Sebuah pagi di sebuah sekolah di kecamatan Tambolaka, barat daya Sumba, Nusa Tenggara Timur, menghadirkan adegan yang mengharukan dan tak biasa. Seorang orangtua hadir dengan penuh kesabaran, bukan untuk pertemuan dengan guru atau acara sekolah, tetapi hanya untuk menyampaikan rasa terima kasih. Mereka datang atas kemauan sendiri, tergerak oleh rasa terima kasih yang mendalam. Anak-anak mereka, yang sebelumnya sering datang ke sekolah dalam keadaan lapar, kini belajar dengan perut kenyang dan semangat yang baru.
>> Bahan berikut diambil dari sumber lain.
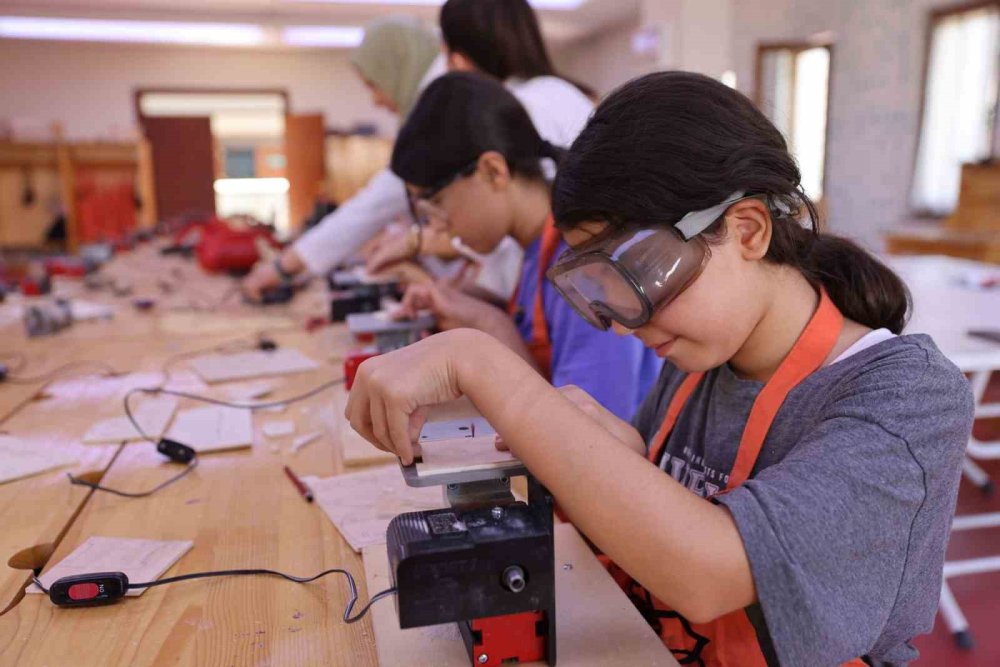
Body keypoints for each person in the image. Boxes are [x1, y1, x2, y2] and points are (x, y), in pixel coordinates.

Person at [345, 72, 974, 666]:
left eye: (641, 277)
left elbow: (710, 572)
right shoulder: (701, 357)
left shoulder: (908, 398)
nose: (626, 321)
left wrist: (480, 362)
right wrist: (622, 455)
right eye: (603, 289)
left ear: (748, 228)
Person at [243, 1, 593, 301]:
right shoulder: (555, 92)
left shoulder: (511, 111)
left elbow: (376, 206)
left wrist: (420, 246)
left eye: (450, 57)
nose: (376, 100)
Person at [390, 72, 658, 421]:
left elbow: (587, 435)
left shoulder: (586, 263)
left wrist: (487, 322)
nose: (437, 225)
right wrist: (475, 303)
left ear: (492, 171)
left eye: (435, 203)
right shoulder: (535, 251)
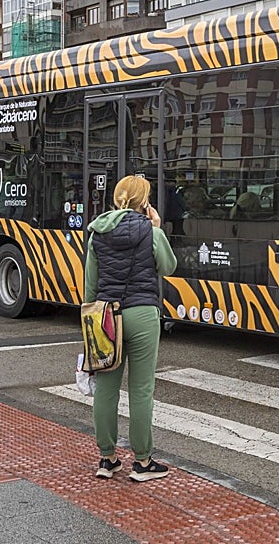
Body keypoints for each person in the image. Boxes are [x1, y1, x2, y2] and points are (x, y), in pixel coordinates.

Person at [85, 175, 177, 482]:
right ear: (144, 203)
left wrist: (92, 322)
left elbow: (90, 287)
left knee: (106, 390)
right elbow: (168, 267)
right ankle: (142, 463)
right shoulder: (150, 231)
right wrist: (157, 228)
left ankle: (107, 459)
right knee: (141, 390)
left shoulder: (96, 233)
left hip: (107, 316)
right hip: (143, 314)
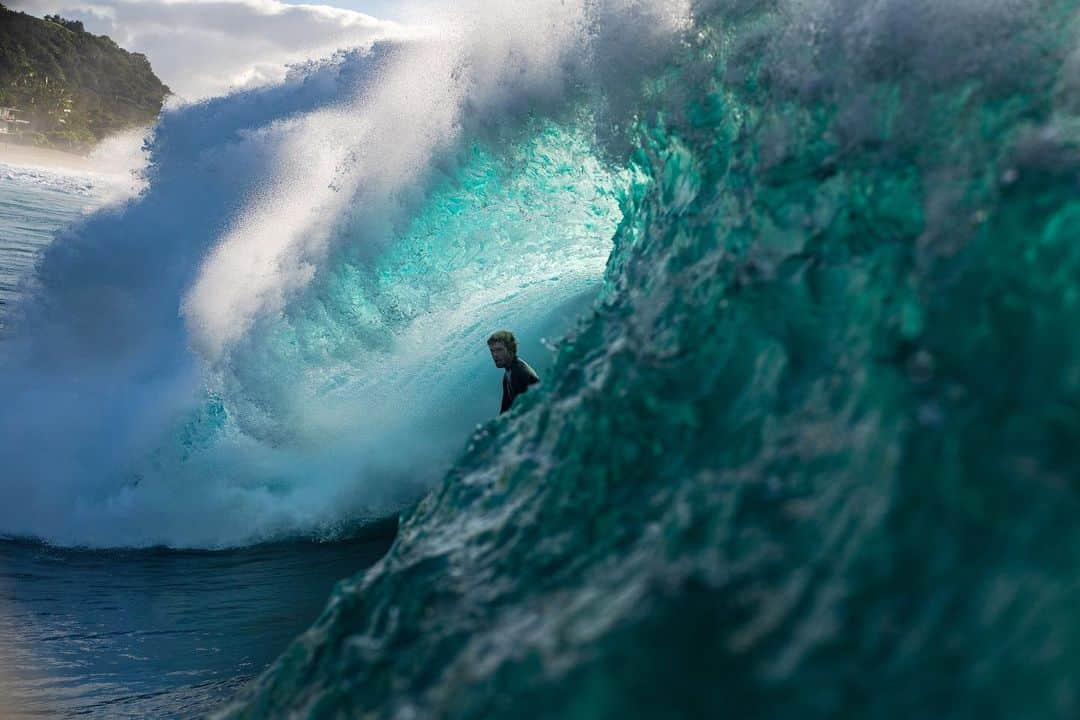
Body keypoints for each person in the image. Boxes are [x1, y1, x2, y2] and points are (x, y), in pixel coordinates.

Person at [487, 330, 539, 414]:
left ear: (510, 350)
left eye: (499, 350)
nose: (495, 355)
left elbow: (527, 411)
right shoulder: (507, 375)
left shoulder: (519, 372)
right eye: (492, 351)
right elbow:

Kisah ini dipaparkan oleh Christian Chandralitya Reski Leteboro, Kepala Unit Layanan Gizi (SPPG) Tambolaka, yang turut menyaksikan momen tersebut secara langsung. “Ada saat di mana seorang orangtua menunggu di sebuah sekolah SPPG hanya untuk menyatakan rasa terima kasih kepada kami,” kenang Christian. “Mereka menyampaikan bahwa anak-anak mereka kini mendapatkan makanan bergizi setiap harinya, makanan yang memiliki nutrisi cukup untuk mendukung pertumbuhan mereka, baik laki-laki maupun perempuan.”
Program Makan Bergizi Gratis (MBG) di barat daya Sumba memberikan dampak yang mendalam, tidak hanya pada para siswa yang kini lebih bersemangat menghadiri sekolah, tetapi juga pada orangtua yang telah berjuang lama dalam menyediakan makanan di tengah kondisi ekonomi sulit. “Kami sungguh tersentuh,” ungkap Christian, menggambarkan reaksi timnya. “Antusiasme dan apresiasi dari orangtua benar-benar menunjukkan seberapa besar program ini membantu mereka.”
Saat ini, dapur SPPG melayani 11 sekolah dan satu posyandu setiap harinya. Namun, program ini lebih dari sekadar penyaluran makanan kepada anak-anak, melainkan mencerminkan perhatian mendalam terhadap kesejahteraan mereka. Setiap hidangan disiapkan dengan teliti mengandung nutrisi yang tepat untuk mendukung pertumbuhan dan kemampuan belajar anak-anak.
Dampak positifnya mulai terlihat. “Anak-anak lebih berpartisipasi di kelas, lebih aktif dalam kegiatan sekolah, dan menghadiri sekolah dengan lebih teratur,” catat Christian. Dampak psikologisnya juga signifikan. Perhatian yang diberikan melalui makanan sederhana ini telah mengubah sikap terhadap pendidikan. “Kehadiran siswa sebelumnya rendah, tetapi sekarang dengan program makanan, anak-anak bahkan tidak ingin melewatkan satu hari pun.”
Bagi banyak keluarga, program MBG bukan sekadar bantuan, melainkan menjadi tali kehidupan. Rasa terima kasih dari orangtua bukanlah sekadar ucapan sopan, melainkan pengingat tulus akan dampak nyata kebijakan seperti ini dalam kehidupan mereka. Melalui tunggu diam seorang orangtua di gerbang sekolah, pesannya jelas: makanan ini adalah harapan nyata di tengah kesulitan yang dihadapi.